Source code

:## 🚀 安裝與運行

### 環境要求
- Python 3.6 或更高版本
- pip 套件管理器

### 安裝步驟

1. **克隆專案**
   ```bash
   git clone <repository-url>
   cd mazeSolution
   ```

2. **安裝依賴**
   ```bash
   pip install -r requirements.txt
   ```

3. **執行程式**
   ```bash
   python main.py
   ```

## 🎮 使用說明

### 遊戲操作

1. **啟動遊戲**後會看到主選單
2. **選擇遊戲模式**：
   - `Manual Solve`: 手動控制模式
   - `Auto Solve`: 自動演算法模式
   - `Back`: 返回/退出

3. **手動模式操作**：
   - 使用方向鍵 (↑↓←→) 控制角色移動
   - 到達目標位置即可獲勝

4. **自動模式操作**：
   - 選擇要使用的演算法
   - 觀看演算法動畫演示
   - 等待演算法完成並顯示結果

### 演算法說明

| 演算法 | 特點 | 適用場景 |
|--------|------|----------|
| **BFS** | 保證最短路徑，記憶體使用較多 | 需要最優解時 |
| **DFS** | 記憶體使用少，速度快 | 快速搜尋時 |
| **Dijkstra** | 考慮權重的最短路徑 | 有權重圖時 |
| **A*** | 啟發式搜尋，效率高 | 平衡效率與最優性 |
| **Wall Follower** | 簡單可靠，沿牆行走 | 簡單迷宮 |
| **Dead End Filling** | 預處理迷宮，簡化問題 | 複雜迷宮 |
________
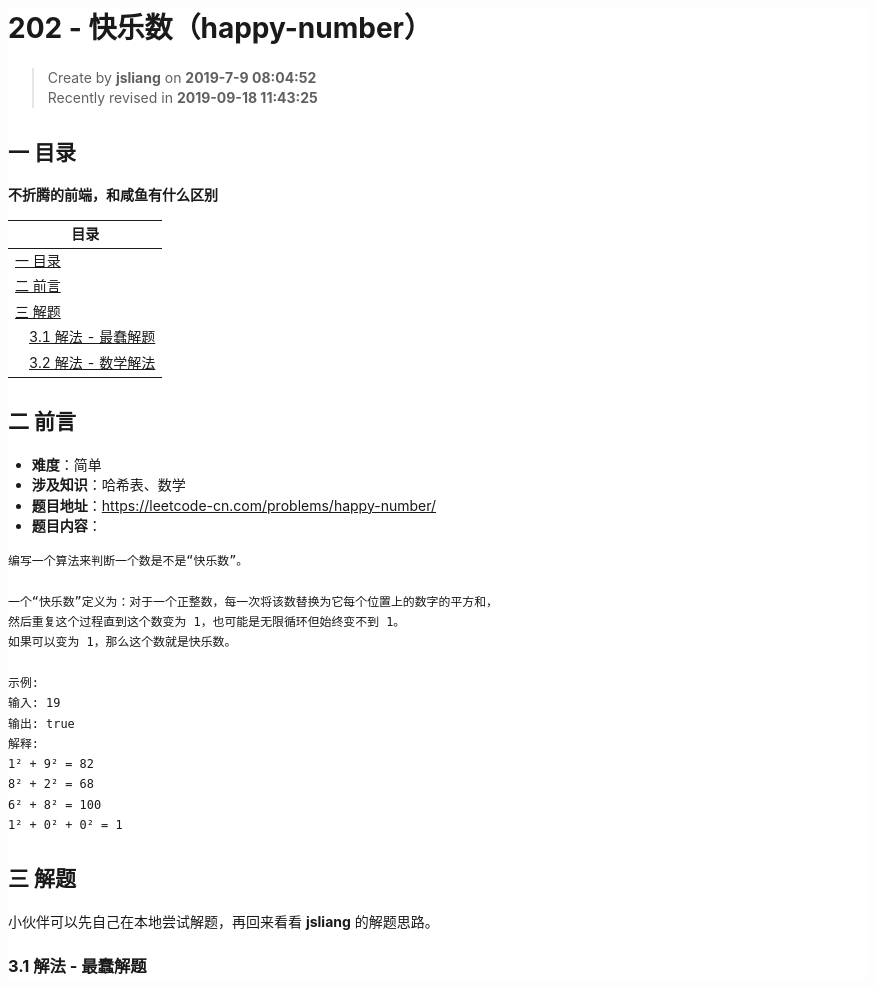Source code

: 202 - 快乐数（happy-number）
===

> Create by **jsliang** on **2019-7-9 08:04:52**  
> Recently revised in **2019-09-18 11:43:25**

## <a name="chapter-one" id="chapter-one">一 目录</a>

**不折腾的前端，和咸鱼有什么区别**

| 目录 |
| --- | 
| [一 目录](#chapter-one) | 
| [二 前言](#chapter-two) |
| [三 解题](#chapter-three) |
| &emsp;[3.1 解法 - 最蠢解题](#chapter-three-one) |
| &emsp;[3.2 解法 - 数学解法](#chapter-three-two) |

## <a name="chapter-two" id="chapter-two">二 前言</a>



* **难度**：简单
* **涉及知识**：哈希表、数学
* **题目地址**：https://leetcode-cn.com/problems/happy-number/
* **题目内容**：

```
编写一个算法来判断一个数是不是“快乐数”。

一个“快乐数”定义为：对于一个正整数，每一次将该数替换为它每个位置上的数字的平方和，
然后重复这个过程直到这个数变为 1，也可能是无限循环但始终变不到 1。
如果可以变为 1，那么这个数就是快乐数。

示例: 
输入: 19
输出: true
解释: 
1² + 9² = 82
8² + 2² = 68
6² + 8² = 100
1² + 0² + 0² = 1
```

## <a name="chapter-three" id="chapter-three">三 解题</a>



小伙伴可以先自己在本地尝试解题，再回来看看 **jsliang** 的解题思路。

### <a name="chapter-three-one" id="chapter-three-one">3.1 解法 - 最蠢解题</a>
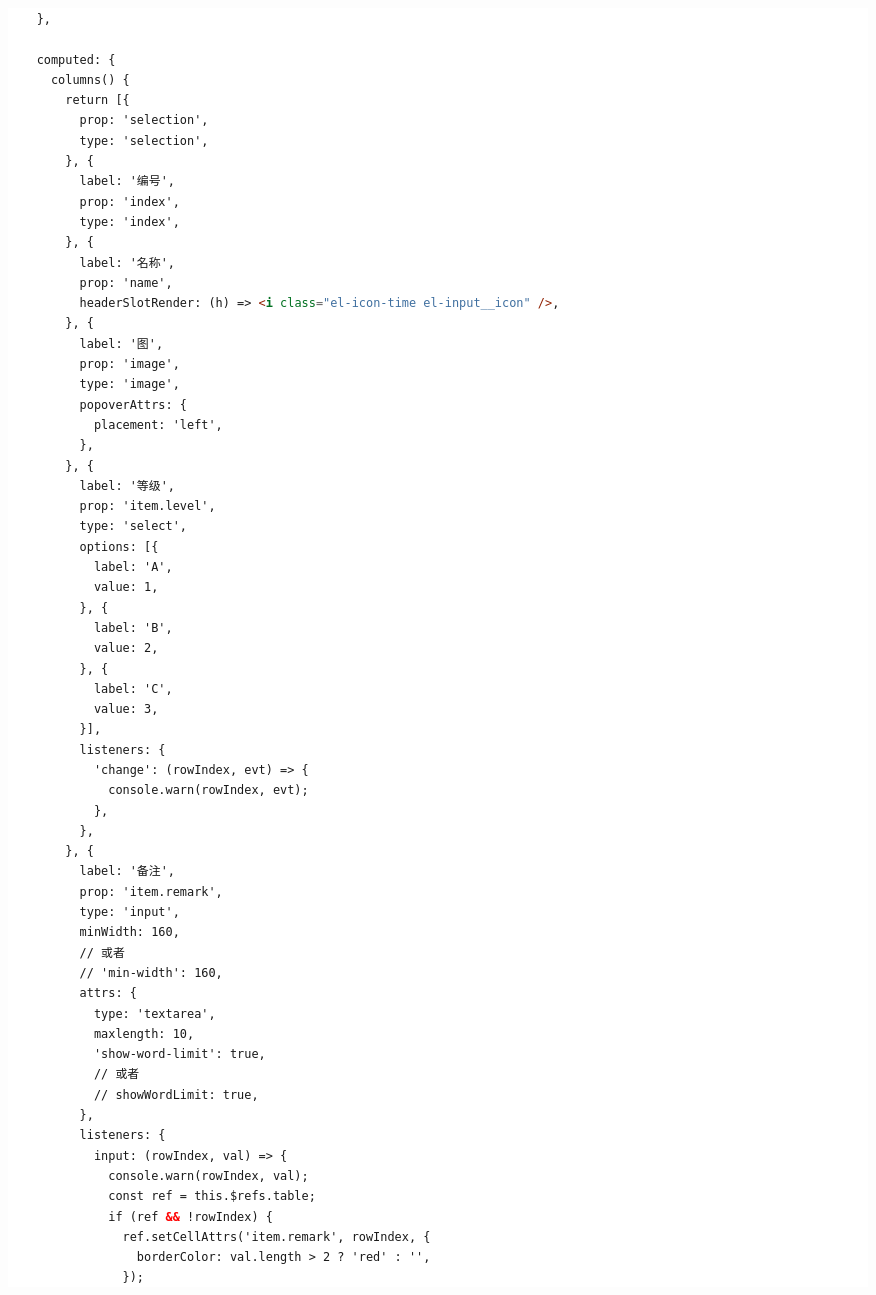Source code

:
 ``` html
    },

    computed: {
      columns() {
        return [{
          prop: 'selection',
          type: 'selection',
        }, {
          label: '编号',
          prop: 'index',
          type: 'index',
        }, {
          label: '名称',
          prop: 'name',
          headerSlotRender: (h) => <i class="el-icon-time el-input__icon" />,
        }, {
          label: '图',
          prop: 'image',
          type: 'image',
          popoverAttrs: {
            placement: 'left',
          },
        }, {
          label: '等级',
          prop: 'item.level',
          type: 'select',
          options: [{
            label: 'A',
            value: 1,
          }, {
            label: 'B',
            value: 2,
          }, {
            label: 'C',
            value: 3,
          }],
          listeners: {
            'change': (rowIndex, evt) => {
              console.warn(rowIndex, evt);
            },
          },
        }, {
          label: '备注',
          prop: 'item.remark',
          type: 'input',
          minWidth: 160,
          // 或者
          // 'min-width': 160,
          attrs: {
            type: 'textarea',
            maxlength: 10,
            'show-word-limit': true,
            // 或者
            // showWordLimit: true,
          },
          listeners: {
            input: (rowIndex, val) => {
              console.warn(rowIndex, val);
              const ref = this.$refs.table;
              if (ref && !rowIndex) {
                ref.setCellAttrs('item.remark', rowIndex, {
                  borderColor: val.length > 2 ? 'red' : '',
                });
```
________
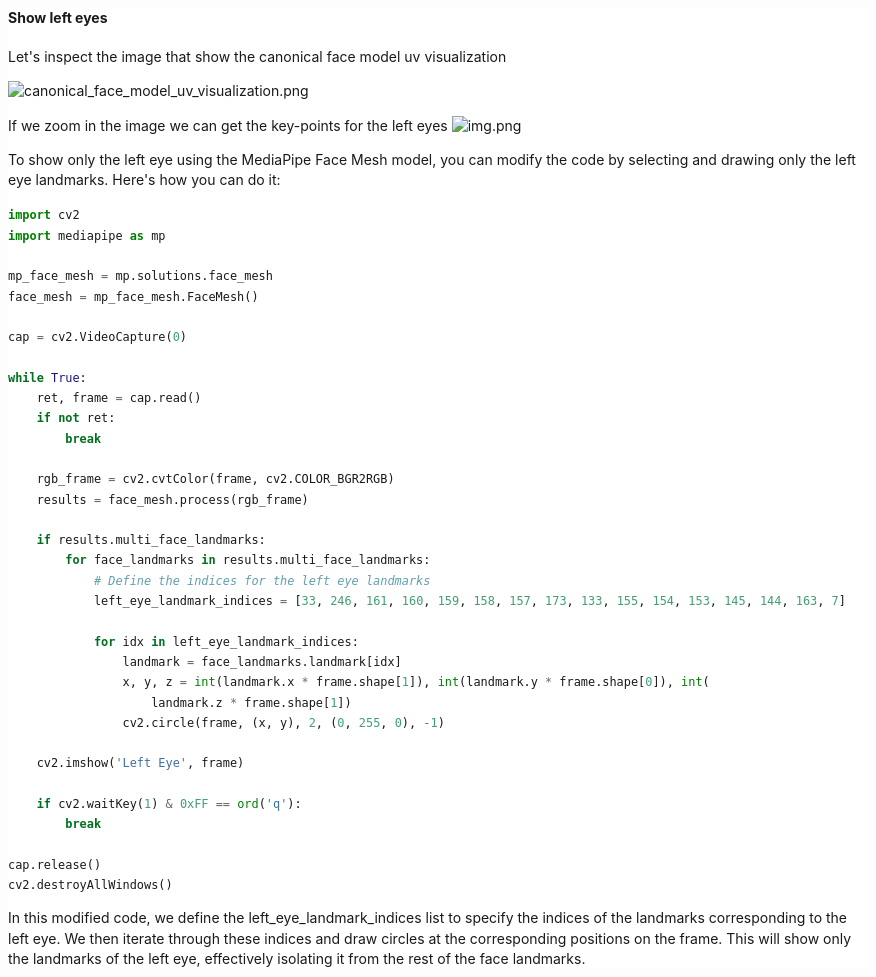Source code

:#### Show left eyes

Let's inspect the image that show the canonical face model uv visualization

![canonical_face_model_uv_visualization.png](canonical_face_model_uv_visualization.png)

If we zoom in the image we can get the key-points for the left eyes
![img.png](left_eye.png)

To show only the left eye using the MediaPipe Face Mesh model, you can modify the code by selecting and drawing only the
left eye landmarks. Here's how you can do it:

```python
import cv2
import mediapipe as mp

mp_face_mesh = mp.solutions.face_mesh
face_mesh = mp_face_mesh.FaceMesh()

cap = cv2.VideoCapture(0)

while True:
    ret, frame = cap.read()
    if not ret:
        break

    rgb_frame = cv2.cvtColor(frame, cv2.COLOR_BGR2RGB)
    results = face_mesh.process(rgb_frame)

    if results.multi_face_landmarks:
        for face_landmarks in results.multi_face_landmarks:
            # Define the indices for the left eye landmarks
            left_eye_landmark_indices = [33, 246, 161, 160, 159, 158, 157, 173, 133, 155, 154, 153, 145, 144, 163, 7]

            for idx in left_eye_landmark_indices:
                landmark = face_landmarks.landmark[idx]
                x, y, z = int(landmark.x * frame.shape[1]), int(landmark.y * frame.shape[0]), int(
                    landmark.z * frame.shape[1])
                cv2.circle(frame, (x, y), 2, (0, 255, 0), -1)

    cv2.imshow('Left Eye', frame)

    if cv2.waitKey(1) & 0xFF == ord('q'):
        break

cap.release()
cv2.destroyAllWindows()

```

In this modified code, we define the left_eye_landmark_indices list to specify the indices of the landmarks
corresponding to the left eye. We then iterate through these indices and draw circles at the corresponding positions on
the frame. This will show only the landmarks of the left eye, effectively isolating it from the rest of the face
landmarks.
________
REQUIREMENT
Retype exactly the lines of the data above that fall between the line with "[三 解题](#chapter-three) |" and the line with "解法 - 最蠢解题</a>", inclusive, and add nothing.

PROBLEM SOLUTION
| [三 解题](#chapter-three) |
| &emsp;[3.1 解法 - 最蠢解题](#chapter-three-one) |
| &emsp;[3.2 解法 - 数学解法](#chapter-three-two) |

## <a name="chapter-two" id="chapter-two">二 前言</a>



* **难度**：简单
* **涉及知识**：哈希表、数学
* **题目地址**：https://leetcode-cn.com/problems/happy-number/
* **题目内容**：

```
编写一个算法来判断一个数是不是“快乐数”。

一个“快乐数”定义为：对于一个正整数，每一次将该数替换为它每个位置上的数字的平方和，
然后重复这个过程直到这个数变为 1，也可能是无限循环但始终变不到 1。
如果可以变为 1，那么这个数就是快乐数。

示例: 
输入: 19
输出: true
解释: 
1² + 9² = 82
8² + 2² = 68
6² + 8² = 100
1² + 0² + 0² = 1
```

## <a name="chapter-three" id="chapter-three">三 解题</a>



小伙伴可以先自己在本地尝试解题，再回来看看 **jsliang** 的解题思路。

### <a name="chapter-three-one" id="chapter-three-one">3.1 解法 - 最蠢解题</a>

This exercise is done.